If I find evidence of a violation of the honor code, I will bring the matter to the attention of the involved individuals via email and request a face-to-face meeting. As per section IV of the honor code, first time student offenders may agree that a violation has occurred and accept an appropriate penalty by submitting an "Informal Resolution Agreement Form" to the honor council. If the student is not a first-time offender or if there is disagreement about the violation or penalty, the matter will be referred to the honor council under section V of the honor code.

Disability Accommodations

If you need an accommodation based on the impact of a disability, you must contact the Office of Disability Services if you have not previously done so. Disability Services will provide you with an Access Plan letter that will verify your need for services and make recommendations for accommodations to be used in the classroom. Once you have shown me this letter, we will sit down and review the course requirements, your disability characteristics, and your requested accommodations to develop an individualized plan appropriate for this course. I will not make any accommodations without the appropriate documentation, as I am not qualified to diagnose disabilities.

Excused Absences

Besides the policies in this syllabus, the University's policies apply during the semester. Various policies that may be relevant appear in the Undergraduate Catalog.

Excused absences will be granted at my discretion and only with appropriate documentation. Please contact me as soon as possible if you wish to request an excused absence.

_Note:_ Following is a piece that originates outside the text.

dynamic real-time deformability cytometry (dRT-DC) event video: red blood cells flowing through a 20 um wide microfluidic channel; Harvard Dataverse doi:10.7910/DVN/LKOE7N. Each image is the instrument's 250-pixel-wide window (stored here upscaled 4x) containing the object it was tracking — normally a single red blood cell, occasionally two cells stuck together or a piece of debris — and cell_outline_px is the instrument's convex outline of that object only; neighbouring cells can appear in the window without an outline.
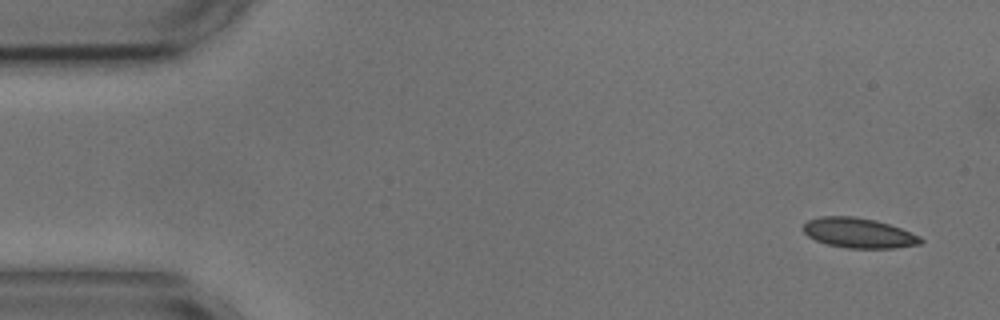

Missing an exam for reasons such as illness, religious observance, participation in required university activities, or family or personal emergency (such as a serious automobile accident or the funeral of a close relative) all are circumstances that may qualify as an excused absence. However, you must provide documentation that the absence qualifies as excused. I will arrange a makeup exam or substitute assignment at my discretion.

The policies for excused absences do not apply to in-class activities (which cannot be made up) or project assignments. Projects will be assigned with sufficient time to be completed by students who have a reasonable understanding of the necessary material and begin promptly. In cases of extremely serious documented illness of lengthy duration or other protracted, severe emergency situations, I may consider extensions on project assignments depending upon the specific circumstances. Please contact me as early as possible if you believe you will need such an extension.

Inclement Weather

This class will operate in accord with JMU's official cancellation policy.

Catalog Description

Introduction to the theory and implementation of compilers. Explores the lexical, syntactic, and semantic analysis of high-level language code as well as code generation, optimization techniques, and architectural or operating system considerations. Course work includes a significant programming component.

Prerequisites: Prerequisites: Grades of “C-” or better in CS 327 and CS 361.